I'm sitting in my guest house room listening to the rain and thunder that is typical in the afternoons during monsoon season. This one seems to be a particularly violent storm. Just before it arrived I was eating lunch in an outside cafe and watched the street vendors preparing for the onslaught by rolling out rain tarps and bringing fragile items under cover.

I finally have some time to catch up on my journal. It may sound strange to say that "I didn't have time" because many people consider a year around the world trip as a really long vacation. Maybe it is that way for some, but traveling to 23-countries backpacker style, planning every part of the journey and trying to keep a web site to share it is enormously time consuming.

One of the realities that came to light was that there isn't enough money to complete the trip as planned. We still want to travel for a full year, so our solution is to move some of the travel time in expensive countries to cheaper ones. We're in the process of doing that now.
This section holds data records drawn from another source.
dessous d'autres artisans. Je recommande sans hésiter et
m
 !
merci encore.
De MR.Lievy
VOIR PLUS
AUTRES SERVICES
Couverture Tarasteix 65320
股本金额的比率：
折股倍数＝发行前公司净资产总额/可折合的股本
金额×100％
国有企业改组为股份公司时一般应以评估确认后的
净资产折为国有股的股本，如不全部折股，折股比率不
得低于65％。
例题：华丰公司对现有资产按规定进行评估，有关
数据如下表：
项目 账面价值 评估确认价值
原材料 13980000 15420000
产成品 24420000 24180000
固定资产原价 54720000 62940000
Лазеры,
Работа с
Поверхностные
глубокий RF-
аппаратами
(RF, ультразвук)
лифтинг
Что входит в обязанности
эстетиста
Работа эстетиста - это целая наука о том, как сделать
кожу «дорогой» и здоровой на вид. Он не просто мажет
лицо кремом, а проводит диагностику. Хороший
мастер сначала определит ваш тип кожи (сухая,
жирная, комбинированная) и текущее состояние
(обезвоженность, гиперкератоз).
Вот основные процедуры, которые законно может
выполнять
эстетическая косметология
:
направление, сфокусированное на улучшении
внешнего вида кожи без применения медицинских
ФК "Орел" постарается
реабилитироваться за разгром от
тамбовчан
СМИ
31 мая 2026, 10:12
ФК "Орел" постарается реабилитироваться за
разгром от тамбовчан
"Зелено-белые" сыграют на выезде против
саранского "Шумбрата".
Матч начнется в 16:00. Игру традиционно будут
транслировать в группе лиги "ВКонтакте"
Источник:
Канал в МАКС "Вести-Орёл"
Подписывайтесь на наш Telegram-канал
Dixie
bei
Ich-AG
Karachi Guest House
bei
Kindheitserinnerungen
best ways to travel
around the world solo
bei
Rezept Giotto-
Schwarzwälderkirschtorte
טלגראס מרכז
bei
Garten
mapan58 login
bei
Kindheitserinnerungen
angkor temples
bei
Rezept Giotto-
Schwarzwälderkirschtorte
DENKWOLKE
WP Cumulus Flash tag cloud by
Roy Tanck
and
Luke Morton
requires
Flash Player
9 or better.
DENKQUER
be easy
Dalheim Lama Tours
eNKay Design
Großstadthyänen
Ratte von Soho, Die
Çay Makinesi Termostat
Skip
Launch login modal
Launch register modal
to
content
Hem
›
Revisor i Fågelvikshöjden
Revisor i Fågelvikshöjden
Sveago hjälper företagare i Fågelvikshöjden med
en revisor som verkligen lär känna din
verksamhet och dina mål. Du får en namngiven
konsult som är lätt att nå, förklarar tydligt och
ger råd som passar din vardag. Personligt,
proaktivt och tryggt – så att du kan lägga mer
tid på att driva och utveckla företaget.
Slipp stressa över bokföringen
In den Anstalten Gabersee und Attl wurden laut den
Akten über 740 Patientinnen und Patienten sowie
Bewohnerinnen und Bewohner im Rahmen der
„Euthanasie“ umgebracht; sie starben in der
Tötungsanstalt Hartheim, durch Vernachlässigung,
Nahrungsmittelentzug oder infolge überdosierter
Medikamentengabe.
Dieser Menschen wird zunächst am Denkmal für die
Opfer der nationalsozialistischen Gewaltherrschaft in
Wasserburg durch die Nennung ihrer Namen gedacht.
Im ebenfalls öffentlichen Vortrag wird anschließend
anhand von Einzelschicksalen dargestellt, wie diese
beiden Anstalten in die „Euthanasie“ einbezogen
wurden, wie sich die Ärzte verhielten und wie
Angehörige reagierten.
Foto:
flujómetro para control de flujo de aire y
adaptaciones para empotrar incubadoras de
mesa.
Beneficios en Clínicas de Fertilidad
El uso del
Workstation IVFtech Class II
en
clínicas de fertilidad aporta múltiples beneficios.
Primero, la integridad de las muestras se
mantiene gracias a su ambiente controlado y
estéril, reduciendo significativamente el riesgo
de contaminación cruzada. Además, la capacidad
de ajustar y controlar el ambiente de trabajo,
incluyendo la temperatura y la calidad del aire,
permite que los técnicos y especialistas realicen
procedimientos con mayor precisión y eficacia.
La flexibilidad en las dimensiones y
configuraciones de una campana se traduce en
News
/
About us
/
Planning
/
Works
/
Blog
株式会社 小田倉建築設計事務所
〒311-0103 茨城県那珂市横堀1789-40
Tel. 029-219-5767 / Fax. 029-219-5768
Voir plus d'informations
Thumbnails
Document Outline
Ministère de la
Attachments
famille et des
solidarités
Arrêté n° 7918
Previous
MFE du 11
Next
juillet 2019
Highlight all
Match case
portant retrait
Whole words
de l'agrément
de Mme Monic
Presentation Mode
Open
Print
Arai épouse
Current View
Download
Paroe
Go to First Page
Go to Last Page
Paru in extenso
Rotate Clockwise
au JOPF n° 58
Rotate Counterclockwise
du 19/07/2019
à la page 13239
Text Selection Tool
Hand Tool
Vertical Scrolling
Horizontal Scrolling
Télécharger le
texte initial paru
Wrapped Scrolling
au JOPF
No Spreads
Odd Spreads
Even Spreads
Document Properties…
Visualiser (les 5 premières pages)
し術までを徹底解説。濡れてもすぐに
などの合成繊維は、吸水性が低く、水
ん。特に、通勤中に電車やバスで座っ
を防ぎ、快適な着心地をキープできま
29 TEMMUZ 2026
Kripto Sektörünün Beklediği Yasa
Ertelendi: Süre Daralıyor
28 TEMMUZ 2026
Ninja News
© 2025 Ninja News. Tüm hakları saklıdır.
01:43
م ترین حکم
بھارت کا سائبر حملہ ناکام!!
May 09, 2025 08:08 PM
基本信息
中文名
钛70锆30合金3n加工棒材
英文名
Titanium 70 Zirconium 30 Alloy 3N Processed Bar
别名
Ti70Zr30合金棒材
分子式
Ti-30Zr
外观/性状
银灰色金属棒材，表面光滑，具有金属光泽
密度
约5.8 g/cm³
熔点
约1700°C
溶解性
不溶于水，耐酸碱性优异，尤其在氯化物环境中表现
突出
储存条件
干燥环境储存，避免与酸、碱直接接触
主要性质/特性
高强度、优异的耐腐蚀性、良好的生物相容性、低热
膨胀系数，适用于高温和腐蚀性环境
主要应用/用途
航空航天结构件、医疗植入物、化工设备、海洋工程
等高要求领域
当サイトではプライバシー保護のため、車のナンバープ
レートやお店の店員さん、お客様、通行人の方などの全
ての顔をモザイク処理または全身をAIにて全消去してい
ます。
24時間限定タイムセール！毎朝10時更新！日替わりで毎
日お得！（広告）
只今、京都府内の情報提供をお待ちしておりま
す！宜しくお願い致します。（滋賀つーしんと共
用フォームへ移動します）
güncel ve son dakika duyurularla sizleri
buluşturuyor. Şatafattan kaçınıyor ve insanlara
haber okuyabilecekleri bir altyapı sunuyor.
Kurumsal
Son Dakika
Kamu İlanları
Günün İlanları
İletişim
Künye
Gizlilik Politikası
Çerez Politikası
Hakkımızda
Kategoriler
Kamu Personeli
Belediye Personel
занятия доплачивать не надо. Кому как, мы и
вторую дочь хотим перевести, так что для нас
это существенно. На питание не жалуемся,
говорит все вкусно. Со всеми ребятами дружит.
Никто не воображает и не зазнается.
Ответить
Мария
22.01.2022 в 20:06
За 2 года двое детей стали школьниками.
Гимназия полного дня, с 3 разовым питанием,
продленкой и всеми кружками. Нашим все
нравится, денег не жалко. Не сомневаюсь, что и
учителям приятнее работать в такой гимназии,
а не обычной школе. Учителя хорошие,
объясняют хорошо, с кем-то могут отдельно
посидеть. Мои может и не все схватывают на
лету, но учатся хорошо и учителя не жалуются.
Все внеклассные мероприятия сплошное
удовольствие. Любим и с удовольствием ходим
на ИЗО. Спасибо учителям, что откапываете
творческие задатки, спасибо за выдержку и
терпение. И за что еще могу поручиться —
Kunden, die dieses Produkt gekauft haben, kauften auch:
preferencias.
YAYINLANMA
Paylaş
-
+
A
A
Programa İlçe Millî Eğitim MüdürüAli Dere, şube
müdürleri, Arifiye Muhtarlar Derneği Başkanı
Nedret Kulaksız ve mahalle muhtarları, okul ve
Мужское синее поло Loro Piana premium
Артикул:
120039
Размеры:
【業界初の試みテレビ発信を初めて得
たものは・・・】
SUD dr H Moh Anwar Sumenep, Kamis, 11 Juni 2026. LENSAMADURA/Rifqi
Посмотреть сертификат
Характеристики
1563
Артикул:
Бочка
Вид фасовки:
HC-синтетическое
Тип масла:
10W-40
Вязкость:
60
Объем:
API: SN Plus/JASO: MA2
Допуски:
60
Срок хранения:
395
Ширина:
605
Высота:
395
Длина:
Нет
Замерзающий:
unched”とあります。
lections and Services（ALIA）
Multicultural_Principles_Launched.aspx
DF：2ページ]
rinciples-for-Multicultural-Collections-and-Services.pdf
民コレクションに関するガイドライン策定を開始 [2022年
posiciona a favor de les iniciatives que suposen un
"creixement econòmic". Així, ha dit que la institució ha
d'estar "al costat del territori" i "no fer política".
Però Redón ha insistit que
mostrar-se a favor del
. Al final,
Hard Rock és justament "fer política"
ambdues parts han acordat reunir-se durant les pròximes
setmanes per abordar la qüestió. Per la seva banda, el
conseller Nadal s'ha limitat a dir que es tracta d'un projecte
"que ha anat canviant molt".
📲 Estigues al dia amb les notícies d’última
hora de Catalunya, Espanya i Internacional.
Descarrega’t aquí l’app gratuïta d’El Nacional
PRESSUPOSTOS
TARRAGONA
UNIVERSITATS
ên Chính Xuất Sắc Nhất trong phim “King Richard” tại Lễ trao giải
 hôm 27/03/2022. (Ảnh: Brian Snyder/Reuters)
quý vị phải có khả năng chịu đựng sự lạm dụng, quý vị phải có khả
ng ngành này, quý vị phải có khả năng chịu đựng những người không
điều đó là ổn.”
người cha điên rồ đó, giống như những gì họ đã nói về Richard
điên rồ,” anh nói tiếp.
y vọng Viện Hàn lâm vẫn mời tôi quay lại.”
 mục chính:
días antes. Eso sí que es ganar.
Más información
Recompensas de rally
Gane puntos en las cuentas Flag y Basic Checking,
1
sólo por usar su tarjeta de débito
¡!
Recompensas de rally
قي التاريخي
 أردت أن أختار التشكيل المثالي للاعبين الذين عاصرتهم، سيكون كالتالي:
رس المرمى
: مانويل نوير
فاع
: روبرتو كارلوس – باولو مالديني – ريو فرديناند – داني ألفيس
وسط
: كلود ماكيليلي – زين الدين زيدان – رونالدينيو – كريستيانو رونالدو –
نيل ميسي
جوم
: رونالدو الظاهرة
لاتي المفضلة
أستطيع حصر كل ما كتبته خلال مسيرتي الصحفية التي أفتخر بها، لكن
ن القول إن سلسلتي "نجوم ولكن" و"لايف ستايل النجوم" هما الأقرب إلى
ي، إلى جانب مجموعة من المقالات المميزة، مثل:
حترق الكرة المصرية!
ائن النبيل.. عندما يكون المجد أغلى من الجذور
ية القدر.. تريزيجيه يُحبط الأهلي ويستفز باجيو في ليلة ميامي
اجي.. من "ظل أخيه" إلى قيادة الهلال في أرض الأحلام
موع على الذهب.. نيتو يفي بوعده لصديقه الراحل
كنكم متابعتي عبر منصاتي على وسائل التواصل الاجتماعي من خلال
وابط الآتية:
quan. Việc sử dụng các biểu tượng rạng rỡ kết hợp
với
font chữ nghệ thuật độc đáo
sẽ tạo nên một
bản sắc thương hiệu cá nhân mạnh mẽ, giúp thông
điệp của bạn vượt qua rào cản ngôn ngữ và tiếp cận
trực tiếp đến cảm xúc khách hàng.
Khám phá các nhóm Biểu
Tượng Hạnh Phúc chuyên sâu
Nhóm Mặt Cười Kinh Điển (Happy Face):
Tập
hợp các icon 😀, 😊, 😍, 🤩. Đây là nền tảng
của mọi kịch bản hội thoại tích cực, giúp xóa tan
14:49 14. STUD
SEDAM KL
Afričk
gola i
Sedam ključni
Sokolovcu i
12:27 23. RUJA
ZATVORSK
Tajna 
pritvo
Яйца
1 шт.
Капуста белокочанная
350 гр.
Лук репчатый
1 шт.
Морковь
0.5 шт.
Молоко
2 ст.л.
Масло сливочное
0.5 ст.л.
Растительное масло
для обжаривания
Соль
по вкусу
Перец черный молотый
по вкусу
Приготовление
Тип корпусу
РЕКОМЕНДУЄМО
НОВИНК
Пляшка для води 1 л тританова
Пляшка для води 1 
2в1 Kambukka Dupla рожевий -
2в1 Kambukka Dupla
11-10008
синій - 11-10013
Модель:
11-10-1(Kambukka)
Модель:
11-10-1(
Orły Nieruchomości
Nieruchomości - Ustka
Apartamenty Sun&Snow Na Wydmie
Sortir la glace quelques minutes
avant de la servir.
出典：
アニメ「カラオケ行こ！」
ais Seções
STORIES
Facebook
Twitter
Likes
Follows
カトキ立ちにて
We're moving the additional days, other than those for an overland safari and an Egypt tour, from Africa to SE Asia.

Yesterday I spent another 8-hours on the Internet communicating with travel agencies in Egypt and Africa working to define and price out our travel there. I have spent almost a week in total on this part of the trip alone.

Part of the purpose of this trip is to share, through photos and journal entries, some of the experiences. So far we taken over 7,000 photos, selected the best ones for the web site, added captions and sent them to my kind cousin Ric who posts them on the web site. John has spent countless hours on journal entries and web links to share the journey. I'm really glad we're doing this, but there's not a lot of breathing room between planning, doing, recording and sharing the journey.

Back to what's going on...
John's out exploring Bangkok on his own. We each need some time apart on occassion, as can be imagined. We're traveling together 24/7 most of the time.

Meeting other people is also a way to ease the strain of traveling together for such a long time, but that hasn't been easy on Khao San Road. When you leave the guest house onto the main street it's a circus - lots of street vendors trying to peddle you stuff, people just arriving or getting ready to depart and taxi and tuk-tuk drivers badgering you to go somewhere. Everyone ends up having a kind of dazed look on their face. Not the best environment for meeting people!

The rain has stopped, for the moment, and shortly I'll be heading back to the Internet cafe to do some more travel planning and to post some blog entries.